And then his widow Sally surprised everyone by finishing the theater left incomplete at Albert’s death, then leading the studio into some of its most productive years in the late 1980s and early 1990s. She finally sold the restaurant/theater complex to Bear Café restaurateurs Peter Cantine, Eric Mann and Andy Cooper six and a half years ago, who continue to run their fine eatery and manage the property today. The Bearsville Studios, where artists like The Band, Paul Butterfield, Bonnie Raitt, Janis Joplin and John Hartford recorded, where Muddy Waters did his Woodstock album and the Woodstock Mountain Review kicked it in, where the Johnny Average Band and Robbie Dupree made records, where Randy Van Warmer cut “Just When I Needed You Most,” and Jesse Winchester sang and played, where the Rolling Stones rehearsed before their Joyous Lake appearance, were finally sold and have been made into a private residence.
McKenna spoke about how Albert seemed alone, for years, in his dream of building his own city along the creek in Bearsville, in what everyone initially thought would be little more than an in-house studio. But then it all came to pass. McKenna has continued his own career, now running his own Bandshell Artists management company, which he feels he’d never have had the gumption to do were it not for Grossman’s having mentored him, and shown how such things could be done with artistic integrity.
Down in town, Wok ‘n Roll Café proprietor Sha Wu recalled how Grossman brought him to town to provide him and his music clients some good Chinese food. He remembered cooking in what is now the Peterson House at first, and then at The Bear Café before The Little Bear, still a Chinese Restaurant to this day, was built for him. Later, Grossman helped him set up his own business on Route 28, and had promised to help him with another place in the Bearsville Flats not far from the Grossman complex.
“He was a very funny man,” Sha Wu says, shaking his head with deep memories filling his eyes. “He was my very good friend.”
Boyle remembered helping turn what had been Gunnar Petersen’s one horse barn into what would eventually be the Bear Café at which Sha Wu cooked. All the best carpenters in the area ended up on Grossman’s salary, working for years under the man Boyle called Bearsville’s “majordomo,” Paul Cypert.
“He kept a dozen people working for a very long time,” he said. “He’d get all his lumber from Nelson Shultis’ sawmill. He had the best copper roofing master, Otto Shue, and everything he had done was done the best it could be. Everything he built was in keeping with what was already here while also enhancing it.”
--*--
What to produce:
Using the Bearsville text above, answer:
1. Who bought the restaurant/theater complex from Sally?
2. What management company does McKenna now run?
3. Whose sawmill supplied Grossman's lumber?

Collected material:
--*--
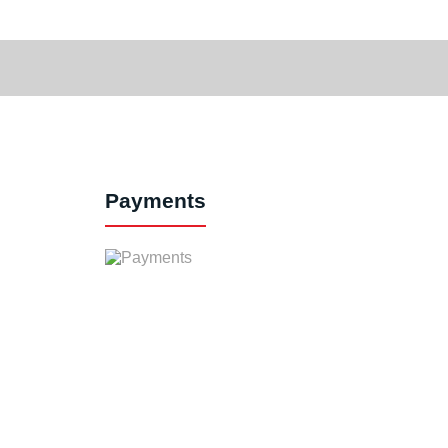
Payments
--*--
Written answer:
1. Bear Café restaurateurs Peter Cantine, Eric Mann and Andy Cooper
2. Bandshell Artists
3. Nelson Shultis' sawmill